By Catherine Kozak
The Virginian-Pilot© May 15, 2008
IN THE SUN-DAPPLED WOODS of Fort Raleigh National Historic Site on Wednesday, there was an unusual amount of activity for the sedate park.
Men with big video cameras on their shoulders pointed lenses into dirt pits and at the faces of archaeologists. Nearby, beeping ground-penetrating radar flashed murky images on a small screen.
Meanwhile, a mini-excavator scooped out the top layers of previously explored soil to hasten access to the undisturbed areas that might hold intriguing artifacts.
The first episode of a new public television series, "Time Team America," is focused on the ongoing search for evidence of the Lost Colony on Roanoke Island. After arriving this week, the crew is expected to wrap up at Fort Raleigh by week's end.
As an excavation unearthed a kernel-size piece of lead-glazed earthenware from a layer of dirt, veteran archaeologist Nick Luccketti was summoned and quickly surrounded, a microphone hovering nearby.
"It's great to find it. I was hoping to find something a little more sizable.
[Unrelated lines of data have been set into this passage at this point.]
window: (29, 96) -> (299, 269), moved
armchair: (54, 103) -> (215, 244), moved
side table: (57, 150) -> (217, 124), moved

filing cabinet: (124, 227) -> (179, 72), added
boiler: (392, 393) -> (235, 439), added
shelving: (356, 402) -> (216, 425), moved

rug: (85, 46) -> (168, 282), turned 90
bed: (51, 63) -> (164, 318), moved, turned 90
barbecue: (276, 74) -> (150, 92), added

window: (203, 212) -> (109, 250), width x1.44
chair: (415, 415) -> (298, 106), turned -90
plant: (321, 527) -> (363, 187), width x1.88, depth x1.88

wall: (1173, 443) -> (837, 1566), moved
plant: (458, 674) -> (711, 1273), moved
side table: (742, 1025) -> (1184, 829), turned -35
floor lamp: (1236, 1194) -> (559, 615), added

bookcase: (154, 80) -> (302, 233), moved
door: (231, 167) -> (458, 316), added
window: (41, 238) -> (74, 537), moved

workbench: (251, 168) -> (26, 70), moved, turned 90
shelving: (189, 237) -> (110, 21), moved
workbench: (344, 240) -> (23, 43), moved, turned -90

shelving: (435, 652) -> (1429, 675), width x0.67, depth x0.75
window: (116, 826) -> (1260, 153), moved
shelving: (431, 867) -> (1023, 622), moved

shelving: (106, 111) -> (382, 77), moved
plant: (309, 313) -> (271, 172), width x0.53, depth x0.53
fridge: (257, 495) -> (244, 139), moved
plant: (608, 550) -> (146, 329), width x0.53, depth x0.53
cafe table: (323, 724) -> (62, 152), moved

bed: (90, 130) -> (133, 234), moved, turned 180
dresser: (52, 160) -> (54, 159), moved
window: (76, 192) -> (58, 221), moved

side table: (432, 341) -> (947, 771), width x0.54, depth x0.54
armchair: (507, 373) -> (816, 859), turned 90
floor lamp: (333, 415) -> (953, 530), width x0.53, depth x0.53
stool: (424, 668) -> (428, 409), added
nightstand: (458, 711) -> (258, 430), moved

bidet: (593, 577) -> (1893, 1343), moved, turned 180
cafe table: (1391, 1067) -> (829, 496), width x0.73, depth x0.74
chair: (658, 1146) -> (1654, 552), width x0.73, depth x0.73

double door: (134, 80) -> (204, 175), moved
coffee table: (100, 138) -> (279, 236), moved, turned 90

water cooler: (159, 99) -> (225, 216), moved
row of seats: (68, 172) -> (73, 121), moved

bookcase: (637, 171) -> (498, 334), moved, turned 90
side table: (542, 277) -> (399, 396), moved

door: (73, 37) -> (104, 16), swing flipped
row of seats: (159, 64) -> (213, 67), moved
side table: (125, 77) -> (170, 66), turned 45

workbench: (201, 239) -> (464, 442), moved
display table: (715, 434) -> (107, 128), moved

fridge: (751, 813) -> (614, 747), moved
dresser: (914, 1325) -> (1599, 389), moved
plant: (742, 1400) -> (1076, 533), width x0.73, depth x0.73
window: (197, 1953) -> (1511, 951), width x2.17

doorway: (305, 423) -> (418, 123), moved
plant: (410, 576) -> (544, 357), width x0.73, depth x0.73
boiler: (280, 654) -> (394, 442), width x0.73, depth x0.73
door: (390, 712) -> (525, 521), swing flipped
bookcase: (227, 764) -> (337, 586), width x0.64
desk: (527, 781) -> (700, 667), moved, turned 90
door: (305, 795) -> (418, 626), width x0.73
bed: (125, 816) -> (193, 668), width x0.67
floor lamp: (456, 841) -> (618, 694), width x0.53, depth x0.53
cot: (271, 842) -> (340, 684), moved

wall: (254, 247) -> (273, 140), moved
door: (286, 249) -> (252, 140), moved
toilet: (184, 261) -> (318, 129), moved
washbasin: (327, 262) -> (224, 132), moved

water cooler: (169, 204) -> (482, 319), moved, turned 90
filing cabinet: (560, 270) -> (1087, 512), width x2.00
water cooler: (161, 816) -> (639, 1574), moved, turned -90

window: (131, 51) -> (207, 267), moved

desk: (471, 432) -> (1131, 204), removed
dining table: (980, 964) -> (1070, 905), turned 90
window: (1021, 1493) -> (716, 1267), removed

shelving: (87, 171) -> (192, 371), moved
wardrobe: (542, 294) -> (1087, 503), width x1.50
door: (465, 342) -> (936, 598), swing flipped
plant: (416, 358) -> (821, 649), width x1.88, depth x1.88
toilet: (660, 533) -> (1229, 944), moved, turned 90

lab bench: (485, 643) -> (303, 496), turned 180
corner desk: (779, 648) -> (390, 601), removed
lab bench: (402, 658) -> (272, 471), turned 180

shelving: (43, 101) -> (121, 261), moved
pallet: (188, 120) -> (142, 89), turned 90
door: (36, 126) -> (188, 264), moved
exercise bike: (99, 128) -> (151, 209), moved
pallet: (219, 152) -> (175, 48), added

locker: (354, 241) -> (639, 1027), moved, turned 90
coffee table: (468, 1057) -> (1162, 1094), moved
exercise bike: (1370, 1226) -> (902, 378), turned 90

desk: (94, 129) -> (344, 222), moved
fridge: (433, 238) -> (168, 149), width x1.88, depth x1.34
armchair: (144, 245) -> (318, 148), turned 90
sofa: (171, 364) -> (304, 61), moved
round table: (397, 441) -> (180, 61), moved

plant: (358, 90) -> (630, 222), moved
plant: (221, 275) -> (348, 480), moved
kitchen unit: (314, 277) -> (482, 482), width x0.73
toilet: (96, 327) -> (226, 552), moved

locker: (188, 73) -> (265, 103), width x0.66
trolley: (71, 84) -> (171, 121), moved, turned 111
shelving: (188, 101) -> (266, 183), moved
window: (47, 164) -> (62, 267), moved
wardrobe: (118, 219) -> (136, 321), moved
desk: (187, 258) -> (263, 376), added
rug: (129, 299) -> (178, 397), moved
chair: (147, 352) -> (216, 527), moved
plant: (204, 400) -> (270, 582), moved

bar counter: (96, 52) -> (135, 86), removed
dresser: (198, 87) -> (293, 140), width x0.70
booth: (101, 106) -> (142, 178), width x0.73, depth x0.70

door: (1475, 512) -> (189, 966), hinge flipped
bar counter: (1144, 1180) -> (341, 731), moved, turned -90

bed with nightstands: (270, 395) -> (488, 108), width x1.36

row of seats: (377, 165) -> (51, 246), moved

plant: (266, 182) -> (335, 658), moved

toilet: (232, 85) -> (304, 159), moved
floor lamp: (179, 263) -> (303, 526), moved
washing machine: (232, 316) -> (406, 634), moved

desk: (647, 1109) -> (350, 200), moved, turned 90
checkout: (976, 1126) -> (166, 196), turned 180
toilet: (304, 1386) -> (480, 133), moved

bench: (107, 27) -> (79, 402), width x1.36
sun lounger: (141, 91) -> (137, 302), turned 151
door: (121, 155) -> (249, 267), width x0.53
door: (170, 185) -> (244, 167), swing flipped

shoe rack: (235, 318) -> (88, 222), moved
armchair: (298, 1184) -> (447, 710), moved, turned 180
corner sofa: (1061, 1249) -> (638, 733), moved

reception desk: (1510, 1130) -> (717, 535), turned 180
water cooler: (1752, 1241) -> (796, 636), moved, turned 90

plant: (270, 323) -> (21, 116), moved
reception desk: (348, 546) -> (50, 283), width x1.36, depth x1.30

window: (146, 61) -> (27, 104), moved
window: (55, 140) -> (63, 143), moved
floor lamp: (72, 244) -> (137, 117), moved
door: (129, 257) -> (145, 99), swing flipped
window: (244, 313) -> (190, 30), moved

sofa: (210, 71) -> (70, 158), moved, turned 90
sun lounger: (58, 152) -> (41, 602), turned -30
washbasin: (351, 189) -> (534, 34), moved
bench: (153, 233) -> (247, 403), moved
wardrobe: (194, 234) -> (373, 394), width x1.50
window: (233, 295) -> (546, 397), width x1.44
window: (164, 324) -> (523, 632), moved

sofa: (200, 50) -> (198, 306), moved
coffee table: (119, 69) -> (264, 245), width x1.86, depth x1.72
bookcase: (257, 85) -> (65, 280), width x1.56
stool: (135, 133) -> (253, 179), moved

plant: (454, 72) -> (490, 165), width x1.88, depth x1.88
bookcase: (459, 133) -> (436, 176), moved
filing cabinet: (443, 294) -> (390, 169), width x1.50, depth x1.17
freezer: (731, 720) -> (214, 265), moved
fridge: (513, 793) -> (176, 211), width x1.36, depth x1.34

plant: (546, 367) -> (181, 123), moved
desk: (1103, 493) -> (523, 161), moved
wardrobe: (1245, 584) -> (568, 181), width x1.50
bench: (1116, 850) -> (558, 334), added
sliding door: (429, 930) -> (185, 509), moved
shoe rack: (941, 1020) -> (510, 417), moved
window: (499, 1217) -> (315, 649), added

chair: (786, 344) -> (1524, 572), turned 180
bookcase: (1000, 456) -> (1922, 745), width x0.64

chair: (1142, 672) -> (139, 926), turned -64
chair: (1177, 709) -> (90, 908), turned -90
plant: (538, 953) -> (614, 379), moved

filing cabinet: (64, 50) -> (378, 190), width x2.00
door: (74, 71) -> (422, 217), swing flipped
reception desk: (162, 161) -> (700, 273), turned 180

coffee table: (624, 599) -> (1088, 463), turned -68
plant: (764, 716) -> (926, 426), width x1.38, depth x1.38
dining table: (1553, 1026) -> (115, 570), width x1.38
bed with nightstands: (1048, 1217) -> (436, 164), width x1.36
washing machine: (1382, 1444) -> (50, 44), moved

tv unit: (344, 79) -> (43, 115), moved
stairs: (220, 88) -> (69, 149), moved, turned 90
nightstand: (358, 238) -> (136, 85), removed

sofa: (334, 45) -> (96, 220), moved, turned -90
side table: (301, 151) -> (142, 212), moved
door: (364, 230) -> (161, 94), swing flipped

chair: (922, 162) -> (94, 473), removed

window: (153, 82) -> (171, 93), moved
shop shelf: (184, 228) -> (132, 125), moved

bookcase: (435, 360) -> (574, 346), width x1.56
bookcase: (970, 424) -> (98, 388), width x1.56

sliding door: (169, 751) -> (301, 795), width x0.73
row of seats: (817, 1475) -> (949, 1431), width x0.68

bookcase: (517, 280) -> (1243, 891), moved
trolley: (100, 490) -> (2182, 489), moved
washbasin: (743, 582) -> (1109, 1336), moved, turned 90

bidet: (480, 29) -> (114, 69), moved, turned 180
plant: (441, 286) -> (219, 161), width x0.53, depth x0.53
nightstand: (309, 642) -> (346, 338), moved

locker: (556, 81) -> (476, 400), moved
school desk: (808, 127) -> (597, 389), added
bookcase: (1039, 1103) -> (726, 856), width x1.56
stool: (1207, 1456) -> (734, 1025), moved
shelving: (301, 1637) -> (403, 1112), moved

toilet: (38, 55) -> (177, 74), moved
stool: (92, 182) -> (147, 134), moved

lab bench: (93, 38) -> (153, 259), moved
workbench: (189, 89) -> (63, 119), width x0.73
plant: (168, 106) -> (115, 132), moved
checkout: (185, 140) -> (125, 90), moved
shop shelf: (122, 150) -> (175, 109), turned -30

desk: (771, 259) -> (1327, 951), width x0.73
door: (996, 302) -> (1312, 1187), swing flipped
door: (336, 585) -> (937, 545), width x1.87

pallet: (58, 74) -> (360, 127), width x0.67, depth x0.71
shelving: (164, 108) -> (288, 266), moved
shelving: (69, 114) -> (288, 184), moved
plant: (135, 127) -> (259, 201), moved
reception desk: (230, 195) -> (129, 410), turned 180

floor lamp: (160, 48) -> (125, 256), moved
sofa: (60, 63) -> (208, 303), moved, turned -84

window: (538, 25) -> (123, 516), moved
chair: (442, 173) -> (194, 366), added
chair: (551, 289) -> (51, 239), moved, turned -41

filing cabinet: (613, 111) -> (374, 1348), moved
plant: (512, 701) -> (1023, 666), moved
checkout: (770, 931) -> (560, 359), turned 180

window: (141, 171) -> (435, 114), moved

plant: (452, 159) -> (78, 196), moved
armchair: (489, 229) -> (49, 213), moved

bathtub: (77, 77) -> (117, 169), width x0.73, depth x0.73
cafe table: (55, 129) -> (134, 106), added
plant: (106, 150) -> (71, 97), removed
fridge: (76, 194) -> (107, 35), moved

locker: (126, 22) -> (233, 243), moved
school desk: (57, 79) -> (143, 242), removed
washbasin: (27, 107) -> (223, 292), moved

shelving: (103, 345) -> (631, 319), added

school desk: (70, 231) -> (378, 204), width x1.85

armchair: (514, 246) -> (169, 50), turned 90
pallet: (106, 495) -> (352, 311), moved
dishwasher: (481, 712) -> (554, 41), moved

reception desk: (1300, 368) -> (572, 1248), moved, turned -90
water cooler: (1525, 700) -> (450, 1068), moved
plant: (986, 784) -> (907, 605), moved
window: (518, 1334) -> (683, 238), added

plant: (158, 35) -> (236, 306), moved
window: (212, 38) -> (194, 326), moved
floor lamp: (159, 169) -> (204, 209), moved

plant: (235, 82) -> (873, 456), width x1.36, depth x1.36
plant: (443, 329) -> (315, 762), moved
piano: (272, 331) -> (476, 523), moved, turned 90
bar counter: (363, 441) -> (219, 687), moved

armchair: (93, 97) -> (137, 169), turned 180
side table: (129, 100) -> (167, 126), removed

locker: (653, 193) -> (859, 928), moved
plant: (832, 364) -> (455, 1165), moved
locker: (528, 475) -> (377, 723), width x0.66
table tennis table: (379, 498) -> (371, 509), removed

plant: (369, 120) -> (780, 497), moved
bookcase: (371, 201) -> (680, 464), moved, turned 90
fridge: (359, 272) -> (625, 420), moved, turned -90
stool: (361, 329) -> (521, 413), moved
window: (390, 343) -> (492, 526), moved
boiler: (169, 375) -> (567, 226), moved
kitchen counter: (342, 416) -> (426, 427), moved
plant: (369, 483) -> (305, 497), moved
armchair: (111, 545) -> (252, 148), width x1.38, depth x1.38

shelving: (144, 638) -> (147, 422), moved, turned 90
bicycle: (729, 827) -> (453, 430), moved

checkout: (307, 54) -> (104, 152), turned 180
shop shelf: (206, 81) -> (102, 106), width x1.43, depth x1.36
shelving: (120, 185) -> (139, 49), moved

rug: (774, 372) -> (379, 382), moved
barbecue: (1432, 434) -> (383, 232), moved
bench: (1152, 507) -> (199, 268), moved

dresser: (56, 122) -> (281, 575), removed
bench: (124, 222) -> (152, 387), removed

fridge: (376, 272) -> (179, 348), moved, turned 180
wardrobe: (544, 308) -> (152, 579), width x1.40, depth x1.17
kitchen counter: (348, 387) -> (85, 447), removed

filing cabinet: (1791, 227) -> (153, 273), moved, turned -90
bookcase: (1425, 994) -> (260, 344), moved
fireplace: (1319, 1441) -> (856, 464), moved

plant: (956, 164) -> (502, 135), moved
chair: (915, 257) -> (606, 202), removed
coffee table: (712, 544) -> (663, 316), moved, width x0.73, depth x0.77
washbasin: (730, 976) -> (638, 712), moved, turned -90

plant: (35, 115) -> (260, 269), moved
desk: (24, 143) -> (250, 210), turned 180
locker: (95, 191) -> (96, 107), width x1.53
But it will do," he said into a camera, a wry smile on his face as he held the tiny broken bit.
Luccketti is a founding member of the First Colony Foundation, a nonprofit group that has renewed the archaeological exploration of the park after numerous fruitless investigations since the 1930s.
Another member of the foundation, Eric Deetz, also belongs to the TV production's archaeological team. Deetz had alerted series producer Graham Dixon to the foundation's work.
The colony of 117 men, women and children who had sailed from England in 1587 vanished without a clue sometime after August of that year.
As the oldest abiding American mystery, any artifact
that could help decipher their fate would be akin to the Holy Grail of U.S. archaeology.